TASK – Reproduce word for word the stretch of the rows that opens with the line containing "#### Alpha quanta" and closes with the line containing "#### Client quanta", keeping both of those lines.

DATASET RECORDS –
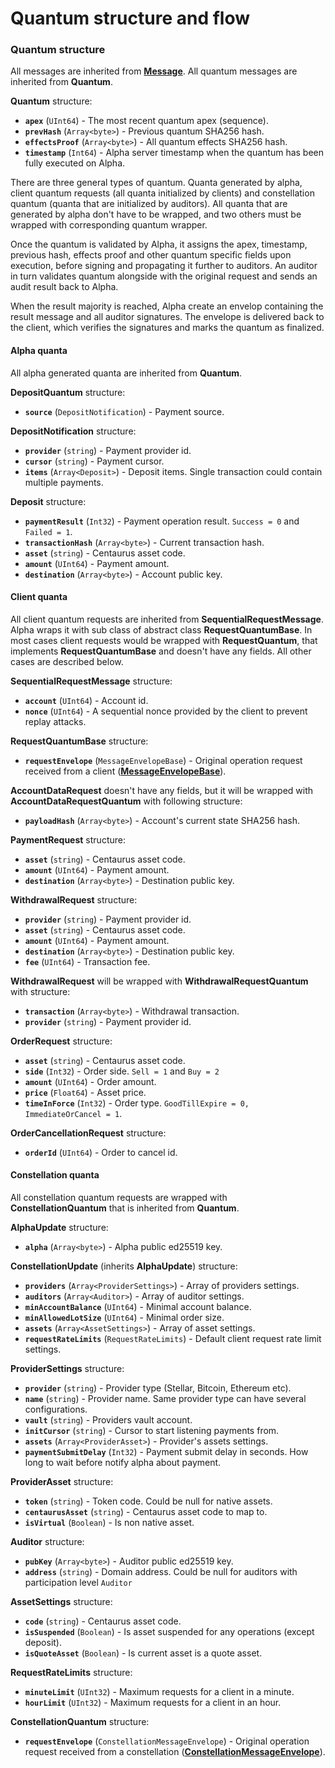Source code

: # Quantum structure and flow

### Quantum structure

All messages are inherited from [**Message**](docs/messages.md). All quantum messages are inherited from 
**Quantum**. 

**Quantum** structure: 

- **`apex`** (`UInt64`) - The most recent quantum apex (sequence).
- **`prevHash`** (`Array<byte>`) - Previous quantum SHA256 hash.
- **`effectsProof`** (`Array<byte>`) - All quantum effects SHA256 hash.
- **`timestamp`** (`Int64`) - Alpha server timestamp when the quantum has been fully executed 
on Alpha.

There are three general types of quantum. Quanta generated by alpha, client quantum requests
(all quanta initialized by clients) and constellation quantum (quanta that are initialized by auditors). All
quanta that are generated by alpha don't have to be wrapped, and two others must be wrapped with 
corresponding quantum wrapper. 

Once the quantum is validated by Alpha, it assigns the apex, timestamp, previous hash, effects proof and 
other quantum specific fields upon execution, before signing and propagating it further to auditors.
An auditor in turn validates quantum alongside with the original request and sends 
an audit result back to Alpha.

When the result majority is reached, Alpha create an envelop containing the result message and 
all auditor signatures. The envelope is delivered back to the client, which verifies the signatures 
and marks the quantum as finalized.

#### Alpha quanta

All alpha generated quanta are inherited from **Quantum**. 

**DepositQuantum** structure: 

- **`source`** (`DepositNotification`) - Payment source.

**DepositNotification** structure:

- **`provider`** (`string`) - Payment provider id.
- **`cursor`** (`string`) - Payment cursor.
- **`items`** (`Array<Deposit>`) - Deposit items. Single transaction could contain multiple payments.

**Deposit** structure:

- **`paymentResult`** (`Int32`) - Payment operation result. `Success = 0` and `Failed = 1`.
- **`transactionHash`** (`Array<byte>`) - Current transaction hash.
- **`asset`** (`string`) - Centaurus asset code.
- **`amount`** (`UInt64`) - Payment amount.
- **`destination`** (`Array<byte>`) - Account public key.

#### Client quanta

All client quantum requests are inherited from **SequentialRequestMessage**. Alpha wraps it with sub class 
of abstract class **RequestQuantumBase**. In most cases client requests would be wrapped with 
**RequestQuantum**, that implements **RequestQuantumBase** and doesn't have any fields. All other cases are 
described below.

**SequentialRequestMessage** structure: 

- **`account`** (`UInt64`) - Account id.
- **`nonce`** (`UInt64`) - A sequential nonce provided by the client to prevent replay attacks.

**RequestQuantumBase** structure: 

- **`requestEnvelope`** (`MessageEnvelopeBase`) - Original operation request received from a 
client ([**MessageEnvelopeBase**](docs/messages.md)).

**AccountDataRequest** doesn't have any fields, but it will be wrapped with **AccountDataRequestQuantum** 
with following structure:

- **`payloadHash`** (`Array<byte>`) - Account's current state SHA256 hash.

**PaymentRequest** structure:

- **`asset`** (`string`) - Centaurus asset code.
- **`amount`** (`UInt64`) - Payment amount.
- **`destination`** (`Array<byte>`) - Destination public key.

**WithdrawalRequest** structure:

- **`provider`** (`string`) - Payment provider id.
- **`asset`** (`string`) - Centaurus asset code.
- **`amount`** (`UInt64`) - Payment amount.
- **`destination`** (`Array<byte>`) - Destination public key.
- **`fee`** (`UInt64`) - Transaction fee.

**WithdrawalRequest** will be wrapped with **WithdrawalRequestQuantum** with structure:

- **`transaction`** (`Array<byte>`) - Withdrawal transaction.
- **`provider`** (`string`) - Payment provider id.

**OrderRequest** structure:

- **`asset`** (`string`) - Centaurus asset code.
- **`side`** (`Int32`) - Order side. `Sell = 1` and `Buy = 2`
- **`amount`** (`UInt64`) - Order amount.
- **`price`** (`Float64`) - Asset price.
- **`timeInForce`** (`Int32`) - Order type. `GoodTillExpire = 0, ImmediateOrCancel = 1`.

**OrderCancellationRequest** structure:

- **`orderId`** (`UInt64`) - Order to cancel id.


#### Constellation quanta

All constellation quantum requests are wrapped with **ConstellationQuantum** that is inherited from 
**Quantum**.

**AlphaUpdate** structure:
- **`alpha`** (`Array<byte>`) - Alpha public ed25519 key.

**ConstellationUpdate** (inherits **AlphaUpdate**) structure:

- **`providers`** (`Array<ProviderSettings>`) - Array of providers settings.
- **`auditors`** (`Array<Auditor>`) - Array of auditor settings.
- **`minAccountBalance`** (`UInt64`) - Minimal account balance.
- **`minAllowedLotSize`** (`UInt64`) - Minimal order size.
- **`assets`** (`Array<AssetSettings>`) - Array of asset settings.
- **`requestRateLimits`** (`RequestRateLimits`) - Default client request rate limit settings.

**ProviderSettings** structure:
- **`provider`** (`string`) - Provider type (Stellar, Bitcoin, Ethereum etc).
- **`name`** (`string`) - Provider name. Same provider type can have several configurations.
- **`vault`** (`string`) - Providers vault account.
- **`initCursor`** (`string`) - Cursor to start listening payments from.
- **`assets`** (`Array<ProviderAsset>`) - Provider's assets settings.
- **`paymentSubmitDelay`** (`Int32`) - Payment submit delay in seconds. How long to wait before notify alpha about payment.

**ProviderAsset** structure:
- **`token`** (`string`) - Token code. Could be null for native assets.
- **`centaurusAsset`** (`string`) - Centaurus asset code to map to.
- **`isVirtual`** (`Boolean`) - Is non native asset.

**Auditor** structure:
- **`pubKey`** (`Array<byte>`) - Auditor public ed25519 key.
- **`address`** (`string`) - Domain address. Could be null for auditors with participation level `Auditor`

**AssetSettings** structure:
- **`code`** (`string`) - Centaurus asset code.
- **`isSuspended`** (`Boolean`) - Is asset suspended for any operations (except deposit).
- **`isQuoteAsset`** (`Boolean`) - Is current asset is a quote asset.

**RequestRateLimits** structure:
- **`minuteLimit`** (`UInt32`) - Maximum requests for a client in a minute.
- **`hourLimit`** (`UInt32`) - Maximum requests for a client in an hour.
  
**ConstellationQuantum** structure:
- **`requestEnvelope`** (`ConstellationMessageEnvelope`) - Original operation request received from a 
constellation ([**ConstellationMessageEnvelope**](docs/messages.md)).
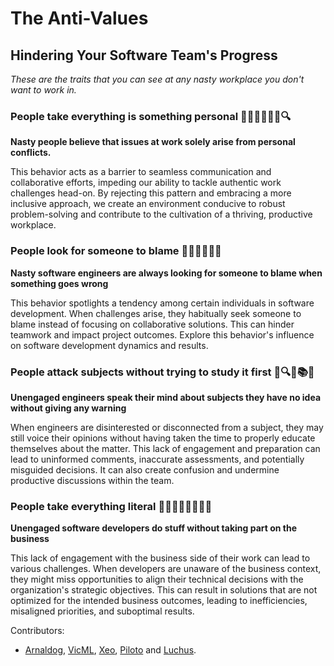# The Anti-Values

## Hindering Your Software Team's Progress

_These are the traits that you can see at any nasty workplace you don't want to work in._ 

### People take everything is something personal 🙅‍♂️🙅‍♀️💔👥🔍
**Nasty people believe that issues at work solely arise from personal conflicts.** 

This behavior acts as a barrier to seamless communication and collaborative efforts, impeding our 
ability to tackle authentic work challenges head-on. By rejecting this pattern and embracing a more 
inclusive approach, we create an environment conducive to robust problem-solving and contribute to 
the cultivation of a thriving, productive workplace.

### People look for someone to blame 🔎🙅‍♂️🙅‍♀️🎯
**Nasty software engineers are always looking for someone to blame when something goes wrong**

This behavior spotlights a tendency among certain individuals in software development. When challenges
arise, they habitually seek someone to blame instead of focusing on collaborative solutions. This can 
hinder teamwork and impact project outcomes. Explore this behavior's influence on software development 
dynamics and results.

### People attack subjects without trying to study it first 🧐🔍🚫📚🎯
**Unengaged engineers speak their mind about subjects they have no idea without giving any warning**

When engineers are disinterested or disconnected from a subject, they may still voice their opinions 
without having taken the time to properly educate themselves about the matter. This lack of 
engagement and preparation can lead to uninformed comments, inaccurate assessments, and potentially 
misguided decisions. It can also create confusion and undermine productive discussions within the team.

### People take everything literal 🤷‍♂️💬🔤🙅‍♂️🙅‍♀️
**Unengaged software developers do stuff without taking part on the business**

This lack of engagement with the business side of their work can lead to various challenges. 
When developers are unaware of the business context, they might miss opportunities to align 
their technical decisions with the organization's strategic objectives. This can result in 
solutions that are not optimized for the intended business outcomes, leading to inefficiencies, 
misaligned priorities, and suboptimal results.

Contributors:
* [Arnaldog](https://github.com/arnaldog), [VicML](https://github.com/VicML), [Xeo](), [Piloto](https://github.com/alvarocofre) and [Luchus](https://github.com/lortega).
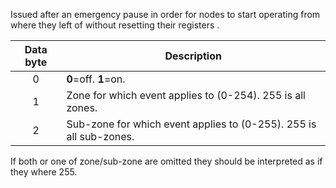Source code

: Issued after an emergency pause in order for nodes to start operating from where they left of without resetting their registers . 

 | Data byte | Description | 
 | :---------: | ----------- | 
 | 0 | **0**=off. **1**=on. | 
 | 1 | Zone for which event applies to (0-254). 255 is all zones.         | 
 | 2 | Sub-zone for which event applies to (0-255). 255 is all sub-zones. | 

If both or one of zone/sub-zone are omitted they should be interpreted as if they where 255. 
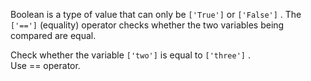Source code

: Boolean is a type of value that can only be `['True']` or `['False']` . The `['==']` (equality) operator checks whether the two variables being compared are equal.  
  
Check whether the variable `['two']` is equal to `['three']` .  
Use == operator.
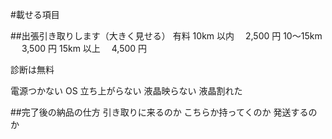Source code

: #載せる項目

##出張引き取りします（大きく見せる）
有料
10km 以内　 2,500 円
10〜15km 　 3,500 円
15km 以上　 4,500 円

診断は無料

電源つかない
OS 立ち上がらない
液晶映らない
液晶割れた

##完了後の納品の仕方
引き取りに来るのか
こちらか持ってくのか
発送するのか
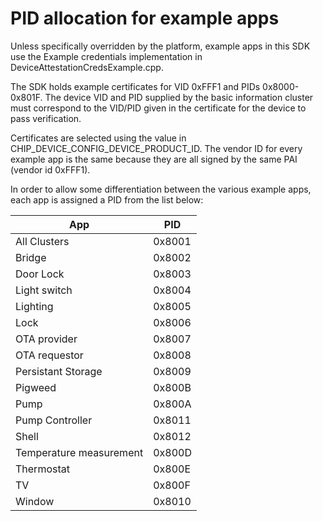 # PID allocation for example apps

Unless specifically overridden by the platform, example apps in this SDK use the
Example credentials implementation in DeviceAttestationCredsExample.cpp.

The SDK holds example certificates for VID 0xFFF1 and PIDs 0x8000-0x801F. The
device VID and PID supplied by the basic information cluster must correspond to
the VID/PID given in the certificate for the device to pass verification.

Certificates are selected using the value in
CHIP_DEVICE_CONFIG_DEVICE_PRODUCT_ID. The vendor ID for every example app is the
same because they are all signed by the same PAI (vendor id 0xFFF1).

In order to allow some differentiation between the various example apps, each
app is assigned a PID from the list below:

| App                     | PID    |
| ----------------------- | ------ |
| All Clusters            | 0x8001 |
| Bridge                  | 0x8002 |
| Door Lock               | 0x8003 |
| Light switch            | 0x8004 |
| Lighting                | 0x8005 |
| Lock                    | 0x8006 |
| OTA provider            | 0x8007 |
| OTA requestor           | 0x8008 |
| Persistant Storage      | 0x8009 |
| Pigweed                 | 0x800B |
| Pump                    | 0x800A |
| Pump Controller         | 0x8011 |
| Shell                   | 0x8012 |
| Temperature measurement | 0x800D |
| Thermostat              | 0x800E |
| TV                      | 0x800F |
| Window                  | 0x8010 |

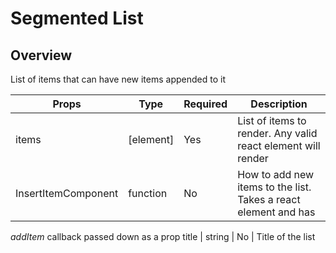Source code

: # Segmented List

## Overview

List of items that can have new items appended to it


Props | Type | Required | Description
----- | ---- | -------- | -----------
items | [element] | Yes | List of items to render. Any valid react element will render
InsertItemComponent | function | No | How to add new items to the list. Takes a react element and has 
*addItem* callback passed down as a prop
title | string | No | Title of the list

WRITTEN SOLUTION –
#### Alpha quanta

All alpha generated quanta are inherited from **Quantum**. 

**DepositQuantum** structure: 

- **`source`** (`DepositNotification`) - Payment source.

**DepositNotification** structure:

- **`provider`** (`string`) - Payment provider id.
- **`cursor`** (`string`) - Payment cursor.
- **`items`** (`Array<Deposit>`) - Deposit items. Single transaction could contain multiple payments.

**Deposit** structure:

- **`paymentResult`** (`Int32`) - Payment operation result. `Success = 0` and `Failed = 1`.
- **`transactionHash`** (`Array<byte>`) - Current transaction hash.
- **`asset`** (`string`) - Centaurus asset code.
- **`amount`** (`UInt64`) - Payment amount.
- **`destination`** (`Array<byte>`) - Account public key.

#### Client quanta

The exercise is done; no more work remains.